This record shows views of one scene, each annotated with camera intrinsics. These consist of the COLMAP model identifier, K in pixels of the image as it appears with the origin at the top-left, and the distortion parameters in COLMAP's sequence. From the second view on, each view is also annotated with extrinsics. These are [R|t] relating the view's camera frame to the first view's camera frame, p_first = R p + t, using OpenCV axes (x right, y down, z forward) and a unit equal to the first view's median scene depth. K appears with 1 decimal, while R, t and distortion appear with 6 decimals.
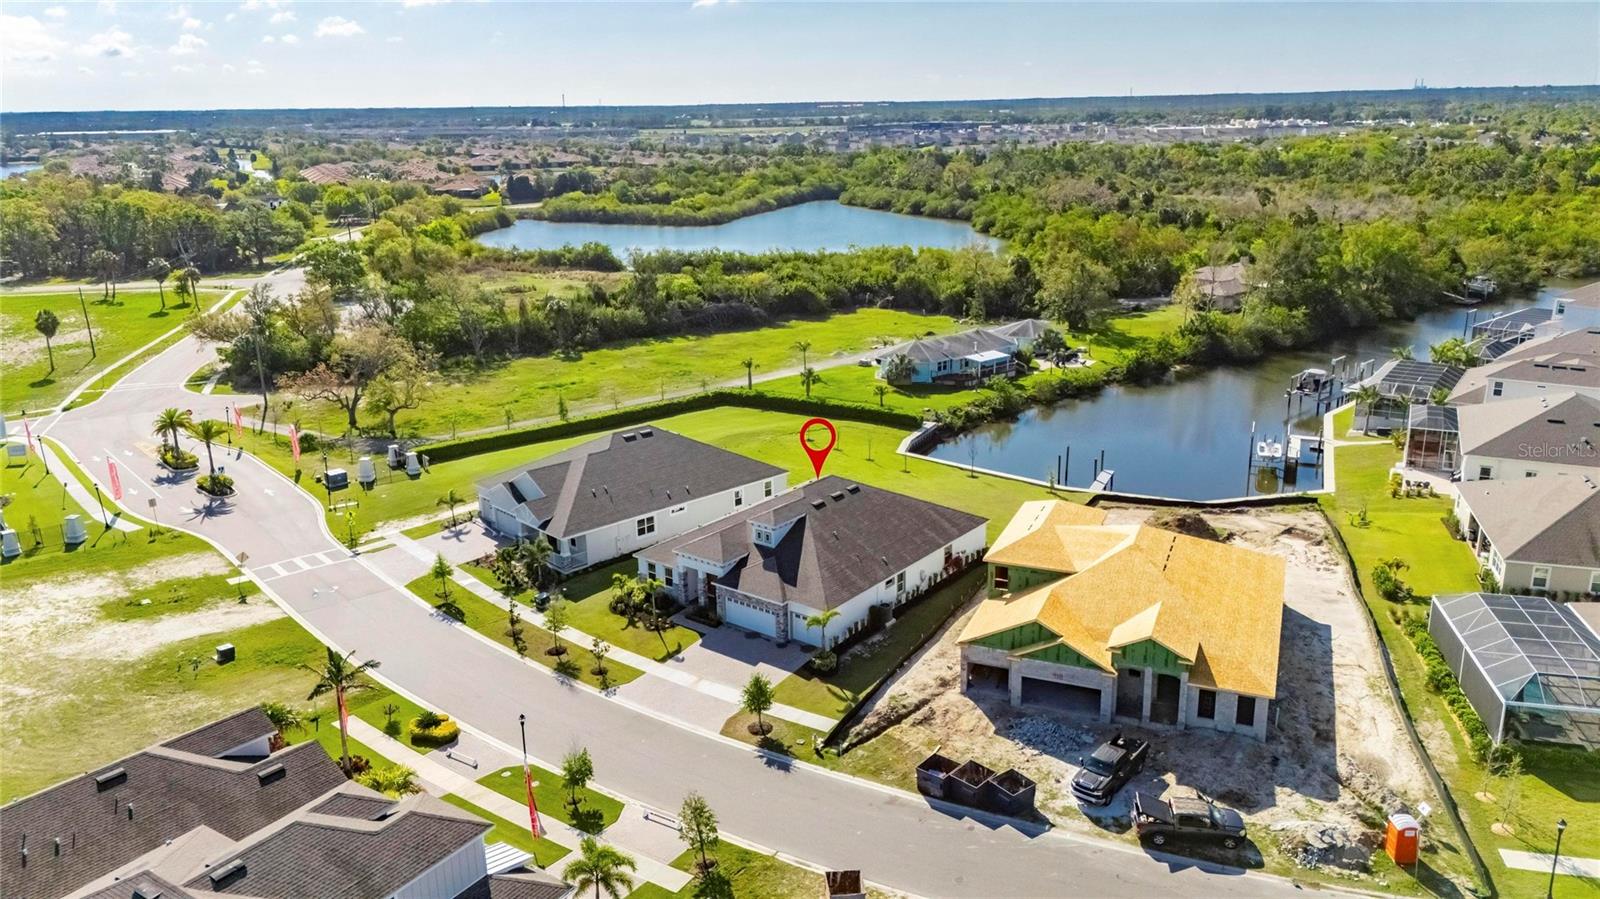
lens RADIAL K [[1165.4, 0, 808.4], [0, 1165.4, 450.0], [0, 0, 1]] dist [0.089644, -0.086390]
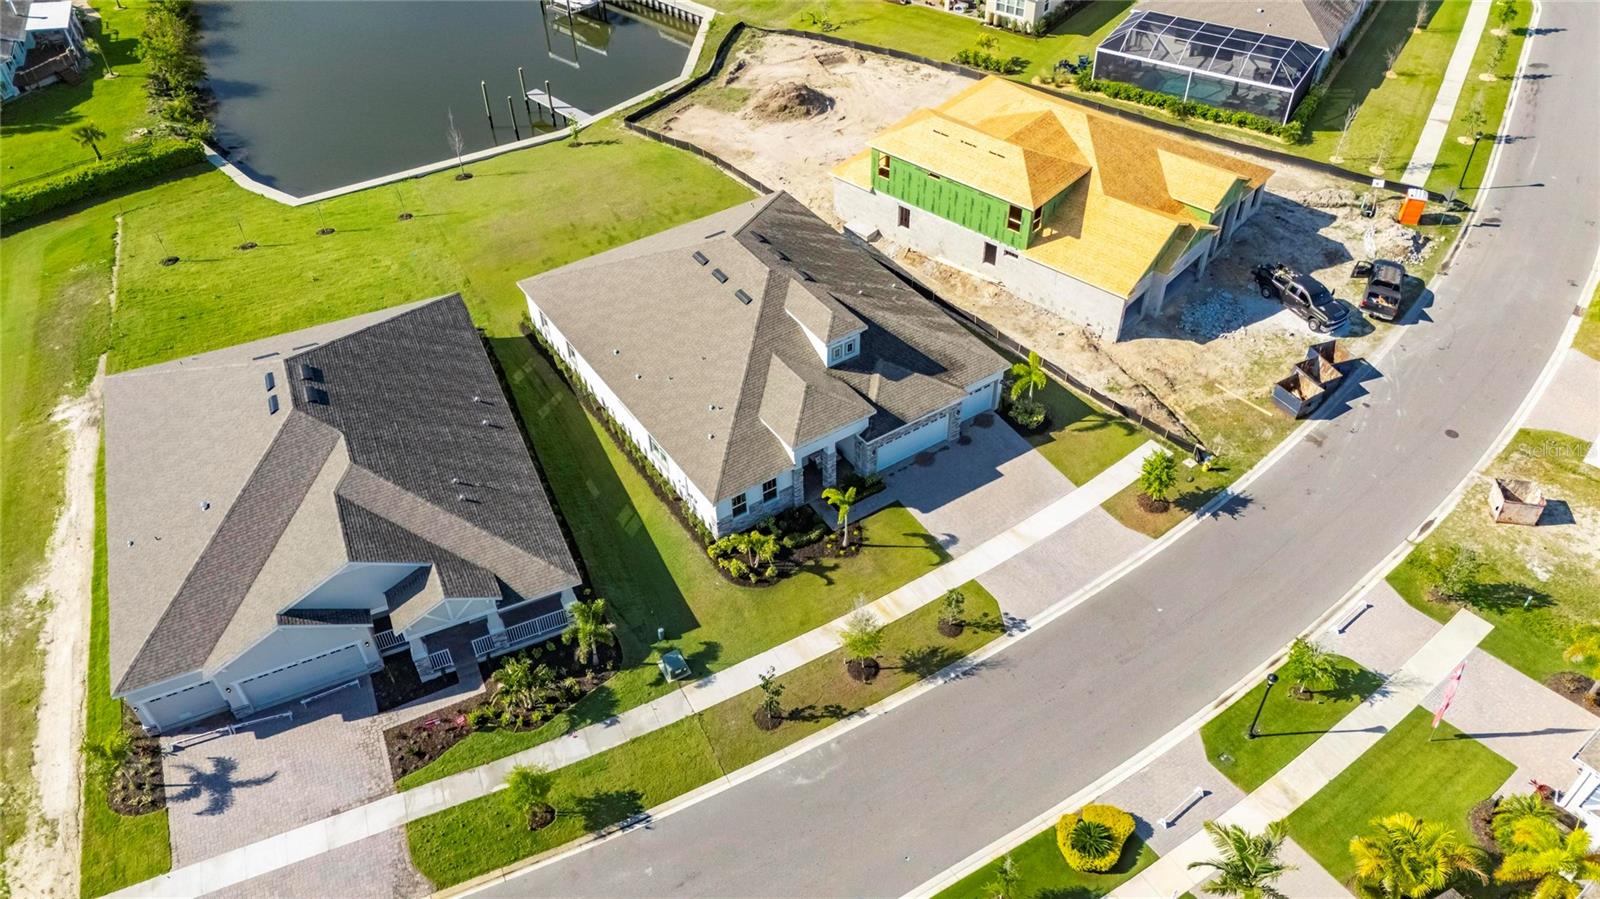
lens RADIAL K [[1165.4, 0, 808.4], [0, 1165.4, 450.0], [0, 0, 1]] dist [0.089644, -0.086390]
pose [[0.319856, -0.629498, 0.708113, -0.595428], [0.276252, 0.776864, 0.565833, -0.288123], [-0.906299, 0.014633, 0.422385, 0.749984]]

**Work task:**
Copy the listing above word for word, from its first line to its last, but leave out the pictures.

**Exercise solution:**
This record shows views of one scene, each annotated with camera intrinsics. These consist of the COLMAP model identifier, K in pixels of the image as it appears with the origin at the top-left, and the distortion parameters in COLMAP's sequence. From the second view on, each view is also annotated with extrinsics. These are [R|t] relating the view's camera frame to the first view's camera frame, p_first = R p + t, using OpenCV axes (x right, y down, z forward) and a unit equal to the first view's median scene depth. K appears with 1 decimal, while R, t and distortion appear with 6 decimals.
lens RADIAL K [[1165.4, 0, 808.4], [0, 1165.4, 450.0], [0, 0, 1]] dist [0.089644, -0.086390]
lens RADIAL K [[1165.4, 0, 808.4], [0, 1165.4, 450.0], [0, 0, 1]] dist [0.089644, -0.086390]
pose [[0.319856, -0.629498, 0.708113, -0.595428], [0.276252, 0.776864, 0.565833, -0.288123], [-0.906299, 0.014633, 0.422385, 0.749984]]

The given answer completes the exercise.